Back in 2006, Israeli prime minister, Ehud Olmert, initially apologized for the killings of seven members of the Ghalia family in Gaza by Israeli artillery. “But the military swiftly realised it was confronting another PR disaster to rival that of the killing of Mohammed al-Dura,” wrote Guardian journalist, Chris McGreal, referencing the wrenching footage of the Gaza boy killed cowering beside his father during a 2000 firefight. “The army quickly convened a committee to investigate the deaths on the beach and almost as swiftly absolved itself of responsibility.”

Within a half hour of Abu Akleh’s killing, the Israeli state PR machine went to work on a deflection strategy. Israeli journalist Barak Ravid revealed in a Hebrew report on Walla! website that “there was an urgent consultation of the National Hasbara (PR) Headquarters together with representatives of the Prime Minister’s Office, the Foreign Ministry and the Israeli Defense Forces. They decided that the main goal was to try and fend off the narrative that was emerging in the international media, according to which Abu Akleh was killed by Israeli fire.” (The English version of Ravid’s report on the Axios website did not include this information.) So Israel used a short video that was filmed that morning by Palestinian militants in a residential area, in which the men were heard saying that they had shot a soldier. Bennett posted the video and claimed that, since no Israeli soldier was injured in Jenin that day, the footage was evidence that the militants had mistaken Abu Akleh, in her helmet and body armor, for a combatant.

But then Al Jazeera posted footage showing Abu Akleh face down on the ground in a less built-up area and her colleagues trying helplessly to reach her as bullets continued to fly. The word PRESS was visible in large letters on her protective gear. “We saw the soldiers in the area and there were no Palestinians there,” said producer Ali Samudi, who was also shot. The soldiers were about 150 meters away….I did not see who was shooting, but I see [sic] from where the bullets coming. They coming from the area where the soldiers. There were no fighters in the area.” Two hours later a local researcher for the Israeli human rights organization B’Tselem filmed a video geolocating the clip of the Palestinian gunmen in the Jenin refugee camp, hundreds of yards and several turns away from the spot where Abu Akleh was killed.

By then the U.S. Ambassador to Israel had confirmed that Abu Akleh was a U.S. citizen. President Biden is considering a visit to Israel and the Palestinian Territories in June. White House Press Secretary Jen Psaki called Abu Akleh a “reporting legend.” House Speaker Nancy Pelosi called her killing a “horrific tragedy.” Congress members Betty McCollum and Mark Pocan condemned it and Rashida Tlaib accused Israel of murder. Israel regrouped, the army quickly backtracking from its claim. On Wednesday evening, Israeli Defense Minister Benny Gantz was on a conference call with reporters, saying he was “very sorry for what happened,” that Israel wants to conduct a full-scale investigation and that he had asked the Palestinians to share the bullet that was found embedded in Abu Akleh’s head, promising to share all forensic findings with the Americans and the Palestinian Authority.

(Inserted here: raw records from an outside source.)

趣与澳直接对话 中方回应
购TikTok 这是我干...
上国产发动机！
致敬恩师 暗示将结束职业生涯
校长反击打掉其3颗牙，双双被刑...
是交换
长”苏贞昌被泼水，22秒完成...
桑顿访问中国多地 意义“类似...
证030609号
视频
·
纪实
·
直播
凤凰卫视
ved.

The Palestinians declined, saying they do not trust Israel—a point an Israeli minister appeared to concede in an interview with a Israeli radio outlet on Thursday. “Israel’s credibility is not great in situations like this,” said Diaspora Minister Nachman Shai.

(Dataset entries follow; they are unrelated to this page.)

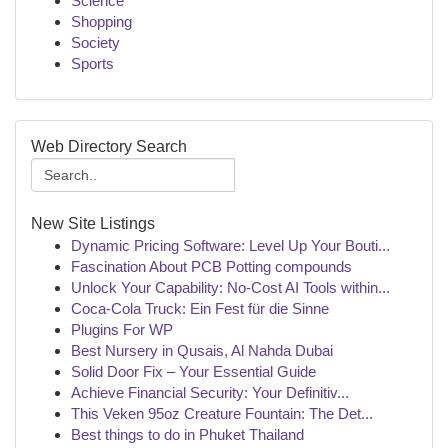
Science
Shopping
Society
Sports
Web Directory Search
New Site Listings
Dynamic Pricing Software: Level Up Your Bouti...
Fascination About PCB Potting compounds
Unlock Your Capability: No-Cost AI Tools within...
Coca-Cola Truck: Ein Fest für die Sinne
Plugins For WP
Best Nursery in Qusais, Al Nahda Dubai
Solid Door Fix – Your Essential Guide
Achieve Financial Security: Your Definitiv...
This Veken 95oz Creature Fountain: The Det...
Best things to do in Phuket Thailand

When Palestinian Americans come to harm by Israeli forces, Israel is quick to investigate, but the process rarely ends in severe punishment. Four months ago, following a U.S. demand, Israel conducted an investigation into the killing of an elderly Palestinian-American man, who Israeli soldiers detained in the middle of the night. Omar Abdalmajeed As’ad had returned to Palestine after living in Milwaukee for almost 40 years. He died of a heart attack outside in the cold at a construction site where soldiers had left him on the ground, gagged with his hands tied tightly and his eyes covered, after beating him. The top commander of the unit was rebuked; the soldiers were not punished. In 2014, an Israeli policeman beat 15-year-old Tariq Abu Khdeir to a pulp and then put him under house arrest. The attack was caught on video. But it wasn’t until it was revealed that he was a U.S. citizen that he was allowed to return to Florida and Israel opened an investigation, at the demand of Washington. An Israeli judge sentenced the police officer to community service; the State Department expressed disappointment.

Abu Akleh was killed just days after the International Federation of Journalists, the Palestinian Journalists Syndicate (PJS) and the International Centre of Justice for Palestinians (ICJP) filed a formal complaint at The Hague for “systematic targeting of Palestinian journalists.” An estimated 50 Palestinian journalists have been killed since 2000, according to the PJS. Israeli forces have a “track record of employing lethal force and systematically targeting Palestinian journalists with complete lack of accountability,” said the ICJP. Four years ago, Haaretz journalist Amira Hass uncovered court files that revealed that in 2012 Israeli soldiers beat Palestinian journalists with batons and arrested them, on their commanders’ orders, with the declared intention of disrupting their coverage of a Palestinian demonstration. Last August, Israeli soldiers detained seven Palestinian reporters covering non-violent protests in the South Hebron Hills of the West Bank. During the May 2021 war, Israel said it bombed the Gaza City media building because it was being used by Hamas. But it produced no evidence, and the devastating strike also had the effect of discouraging reporting from the ground in Gaza, where 254 people were killed. Thirteen people in Israel were killed.

In Jenin, where Israeli forces were carrying out anti-terrorism operations after a spate of fatal attacks on Israeli Jews, hundreds of Palestinians carried Abu Akleh’s corpse from the morgue, wrapped in a Palestinian flag, her press flak jacket laid over her chest. IPriests prayed over her body. In Ramallah, it was received with a state marching band. A state funeral was held Thursday with burial on Mt. Zion in Jerusalem on Friday.

Hours after she was killed, Israeli police shot and severely injured a young Palestinian who shouted ‘Allahu Akbar’ and charged at them in the Old City. Police did not say whether he had a weapon, and no police were injured. And in East Jerusalem Israeli police stormed Abu Akleh’s home, demanding that her family and friends remove the Palestinian flag from the building. Visitors shouted at them until they voluntarily left. In the streets outside Palestinians demonstrated carrying Palestinian flags, one attaching a flag to an Israeli police car and getting detained for it. But remarkably, Israeli police did not intervene with force.

The next day, Thursday, unnamed Israeli officials told reporters that soldiers in a military vehicle had been about 150 yards from where the journalists were working, and fired repeatedly about the time Abu Akleh was killed.